- [Task description]: Once the line containing "主席：李委員全教等17人對本" is found in the entries below, restate it and each following line word for word, stopping after the line containing "Itämaittammekohan".
----------------------------------------
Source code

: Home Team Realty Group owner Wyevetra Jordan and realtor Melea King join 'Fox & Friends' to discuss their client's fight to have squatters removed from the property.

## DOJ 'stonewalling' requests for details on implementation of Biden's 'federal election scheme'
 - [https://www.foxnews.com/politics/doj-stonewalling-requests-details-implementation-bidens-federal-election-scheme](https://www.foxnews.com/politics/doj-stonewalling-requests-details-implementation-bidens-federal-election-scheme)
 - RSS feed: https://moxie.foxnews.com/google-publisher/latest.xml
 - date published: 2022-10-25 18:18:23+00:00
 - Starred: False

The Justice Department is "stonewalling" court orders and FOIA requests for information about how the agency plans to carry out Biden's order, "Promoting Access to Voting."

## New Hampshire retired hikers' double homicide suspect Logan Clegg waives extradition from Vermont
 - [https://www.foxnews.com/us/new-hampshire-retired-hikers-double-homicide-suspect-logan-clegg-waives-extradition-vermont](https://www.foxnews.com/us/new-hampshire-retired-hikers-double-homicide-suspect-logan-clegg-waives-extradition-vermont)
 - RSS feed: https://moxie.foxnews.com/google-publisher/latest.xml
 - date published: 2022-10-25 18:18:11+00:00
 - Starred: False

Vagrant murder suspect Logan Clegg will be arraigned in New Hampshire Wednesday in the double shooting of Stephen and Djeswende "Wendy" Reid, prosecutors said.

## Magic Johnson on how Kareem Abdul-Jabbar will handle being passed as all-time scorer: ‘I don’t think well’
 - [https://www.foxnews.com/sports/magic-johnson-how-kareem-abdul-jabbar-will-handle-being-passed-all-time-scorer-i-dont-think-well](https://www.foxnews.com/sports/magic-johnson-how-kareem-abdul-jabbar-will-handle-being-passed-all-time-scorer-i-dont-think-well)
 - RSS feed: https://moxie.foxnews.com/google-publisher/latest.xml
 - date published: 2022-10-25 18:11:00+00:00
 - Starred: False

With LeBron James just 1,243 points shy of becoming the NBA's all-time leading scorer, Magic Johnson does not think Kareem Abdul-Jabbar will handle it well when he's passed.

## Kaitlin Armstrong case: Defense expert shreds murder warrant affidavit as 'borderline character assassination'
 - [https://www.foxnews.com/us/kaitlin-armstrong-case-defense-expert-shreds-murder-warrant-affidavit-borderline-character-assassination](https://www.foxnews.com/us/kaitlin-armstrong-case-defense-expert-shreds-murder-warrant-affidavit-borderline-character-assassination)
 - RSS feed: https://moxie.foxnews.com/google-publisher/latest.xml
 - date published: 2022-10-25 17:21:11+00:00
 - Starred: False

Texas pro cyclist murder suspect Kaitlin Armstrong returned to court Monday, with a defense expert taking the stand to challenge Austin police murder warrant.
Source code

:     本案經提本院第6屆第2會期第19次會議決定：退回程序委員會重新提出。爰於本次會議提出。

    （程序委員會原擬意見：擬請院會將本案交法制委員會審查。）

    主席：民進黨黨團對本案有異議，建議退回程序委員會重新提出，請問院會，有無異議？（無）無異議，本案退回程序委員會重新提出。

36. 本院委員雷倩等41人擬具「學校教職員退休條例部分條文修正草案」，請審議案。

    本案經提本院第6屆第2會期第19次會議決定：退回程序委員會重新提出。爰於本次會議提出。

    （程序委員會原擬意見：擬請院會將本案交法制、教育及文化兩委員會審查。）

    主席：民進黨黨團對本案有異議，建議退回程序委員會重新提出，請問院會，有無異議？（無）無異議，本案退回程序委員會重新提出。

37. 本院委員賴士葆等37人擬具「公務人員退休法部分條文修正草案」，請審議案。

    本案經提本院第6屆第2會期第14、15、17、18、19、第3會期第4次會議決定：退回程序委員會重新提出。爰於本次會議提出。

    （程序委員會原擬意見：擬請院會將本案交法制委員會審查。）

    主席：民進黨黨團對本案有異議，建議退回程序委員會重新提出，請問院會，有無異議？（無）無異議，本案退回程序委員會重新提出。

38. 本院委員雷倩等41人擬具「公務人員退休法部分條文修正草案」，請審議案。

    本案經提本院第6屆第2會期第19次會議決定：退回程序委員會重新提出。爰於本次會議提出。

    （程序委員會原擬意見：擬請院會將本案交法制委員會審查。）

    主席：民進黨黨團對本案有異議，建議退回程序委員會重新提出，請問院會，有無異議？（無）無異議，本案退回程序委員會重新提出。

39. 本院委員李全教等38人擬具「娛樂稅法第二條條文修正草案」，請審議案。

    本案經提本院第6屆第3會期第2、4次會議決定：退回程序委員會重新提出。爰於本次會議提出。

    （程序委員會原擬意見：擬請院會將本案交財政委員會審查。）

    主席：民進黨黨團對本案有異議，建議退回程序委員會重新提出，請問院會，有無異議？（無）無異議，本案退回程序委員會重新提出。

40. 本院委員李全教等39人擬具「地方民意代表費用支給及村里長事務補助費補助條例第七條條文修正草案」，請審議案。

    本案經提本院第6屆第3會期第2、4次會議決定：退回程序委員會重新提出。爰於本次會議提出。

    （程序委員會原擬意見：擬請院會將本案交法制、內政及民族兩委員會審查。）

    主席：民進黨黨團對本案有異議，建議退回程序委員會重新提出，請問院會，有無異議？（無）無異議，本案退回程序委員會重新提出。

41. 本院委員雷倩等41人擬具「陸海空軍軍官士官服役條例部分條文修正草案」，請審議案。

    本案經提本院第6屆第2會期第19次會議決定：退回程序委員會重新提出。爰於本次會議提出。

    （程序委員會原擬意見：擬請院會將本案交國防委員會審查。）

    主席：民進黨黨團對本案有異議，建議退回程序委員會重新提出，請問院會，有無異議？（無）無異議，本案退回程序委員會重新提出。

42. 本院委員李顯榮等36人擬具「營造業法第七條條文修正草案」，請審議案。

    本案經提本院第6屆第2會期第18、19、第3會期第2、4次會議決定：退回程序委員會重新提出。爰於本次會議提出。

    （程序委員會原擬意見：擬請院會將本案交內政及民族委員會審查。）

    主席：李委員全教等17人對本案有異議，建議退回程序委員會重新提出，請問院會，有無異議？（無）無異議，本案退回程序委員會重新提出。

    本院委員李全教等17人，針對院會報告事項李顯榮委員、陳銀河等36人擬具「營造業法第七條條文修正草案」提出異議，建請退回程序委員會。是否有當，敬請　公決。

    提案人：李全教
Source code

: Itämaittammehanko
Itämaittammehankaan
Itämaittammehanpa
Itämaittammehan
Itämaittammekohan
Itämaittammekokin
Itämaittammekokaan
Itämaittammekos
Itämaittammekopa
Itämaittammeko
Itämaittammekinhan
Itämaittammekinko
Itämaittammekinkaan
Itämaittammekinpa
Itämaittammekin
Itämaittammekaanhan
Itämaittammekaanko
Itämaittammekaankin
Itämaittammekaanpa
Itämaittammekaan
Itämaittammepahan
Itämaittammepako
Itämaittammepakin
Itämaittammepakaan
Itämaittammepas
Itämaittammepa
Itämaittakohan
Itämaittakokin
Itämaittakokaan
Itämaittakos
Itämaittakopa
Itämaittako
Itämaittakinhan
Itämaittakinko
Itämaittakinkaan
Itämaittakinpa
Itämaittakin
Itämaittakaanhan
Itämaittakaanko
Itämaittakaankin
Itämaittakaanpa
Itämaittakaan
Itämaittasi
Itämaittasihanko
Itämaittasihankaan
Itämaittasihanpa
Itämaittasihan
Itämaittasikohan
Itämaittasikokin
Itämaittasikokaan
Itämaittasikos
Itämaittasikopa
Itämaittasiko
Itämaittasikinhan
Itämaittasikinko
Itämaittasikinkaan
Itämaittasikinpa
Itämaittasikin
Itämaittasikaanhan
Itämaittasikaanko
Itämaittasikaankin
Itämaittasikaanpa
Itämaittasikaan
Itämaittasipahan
----------------------------------------
- [Exercise answer]:
    主席：李委員全教等17人對本案有異議，建議退回程序委員會重新提出，請問院會，有無異議？（無）無異議，本案退回程序委員會重新提出。

    本院委員李全教等17人，針對院會報告事項李顯榮委員、陳銀河等36人擬具「營造業法第七條條文修正草案」提出異議，建請退回程序委員會。是否有當，敬請　公決。

    提案人：李全教
Source code

: Itämaittammehanko
Itämaittammehankaan
Itämaittammehanpa
Itämaittammehan
Itämaittammekohan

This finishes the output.